KOREA AND JAPANESE ARTS AND TRADITIONS
Korea is a country that is rich in culture and arts. The ancient pieces of art can today be obtained from the local museums in the country. Some art images in Korea include: vase, box, portable shrine, seated maitreya, Standing Buddha of Medicine. Each of these pieces of art had unique interpretations. Portable shrines mainly signified a holy ground and were used for purposes of worship.
Japan on the other hand had pieces of art that included: ancient pottery, ink paintings on materials like silk and paper, a myriad, a sculpture in wood and bronze. These works of art began long time ago in the year 10 millennium BC, to the present age.

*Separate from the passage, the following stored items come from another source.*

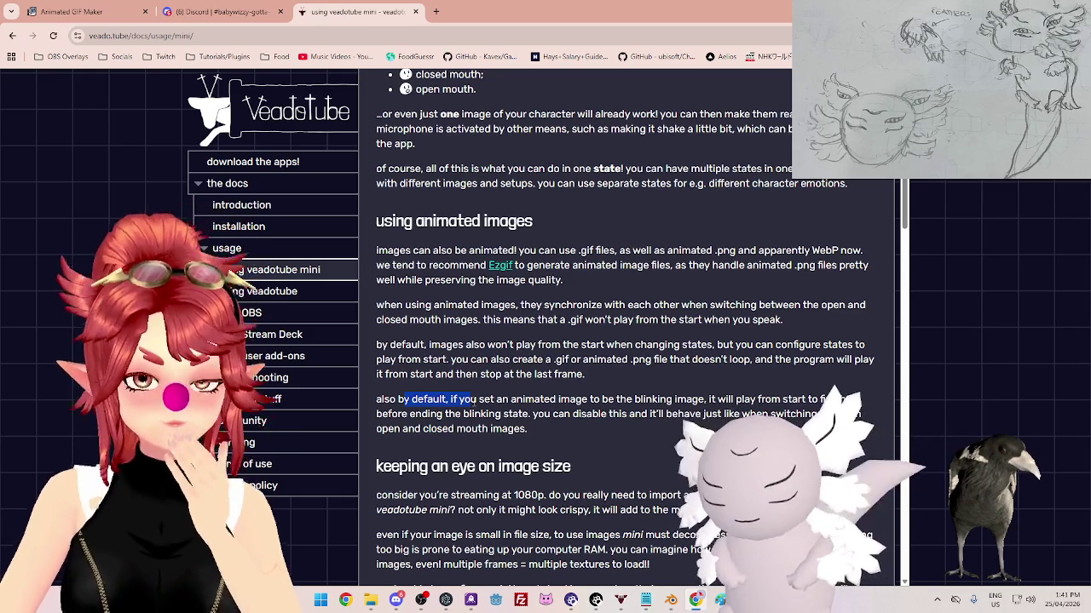
- Reread the animated blinking-image paragraph, highlighting key phrases, then return to state #1's properties
{"action": "scroll", "coordinate": [545, 379], "scroll_direction": "down", "scroll_amount": 1}
{"action": "mouse_move", "coordinate": [560, 380]}
{"action": "left_mouse_down"}
{"action": "mouse_move", "coordinate": [386, 341]}
{"action": "mouse_move", "coordinate": [513, 345]}
{"action": "left_mouse_up"}
{"action": "left_click_drag", "start_coordinate": [709, 342], "coordinate": [832, 342]}
{"action": "mouse_move", "coordinate": [389, 357]}
{"action": "left_mouse_down"}
{"action": "mouse_move", "coordinate": [553, 358]}
{"action": "mouse_move", "coordinate": [532, 358]}
{"action": "left_mouse_up"}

The Kamakura Period in Japan was characterized by military ruler ship of the empire. The sculpture called emakimono was made during this period. This was a painting which illustrates the portraits of officials, warriors, poets and priests. The emakimono is made with great care since its image is so detailed and realistic. The Kamakura sculptures have great impact on the current traditions of Japan. They were made in a sculpture school called Jocho which was led by principals like Kokei, Kaikei and Unkei. Most of their works were done between 12 and 14th century.
Kamakura sculptures were later used to compose poems and stories which were written in scrolls. The narratives were rich in culture and have remained as a cultural resource to date. Examples of literature composed from the paintings include the tale of Heiji Insurrection and the tale of Ise. All of them show the cultural settings of the ancient people.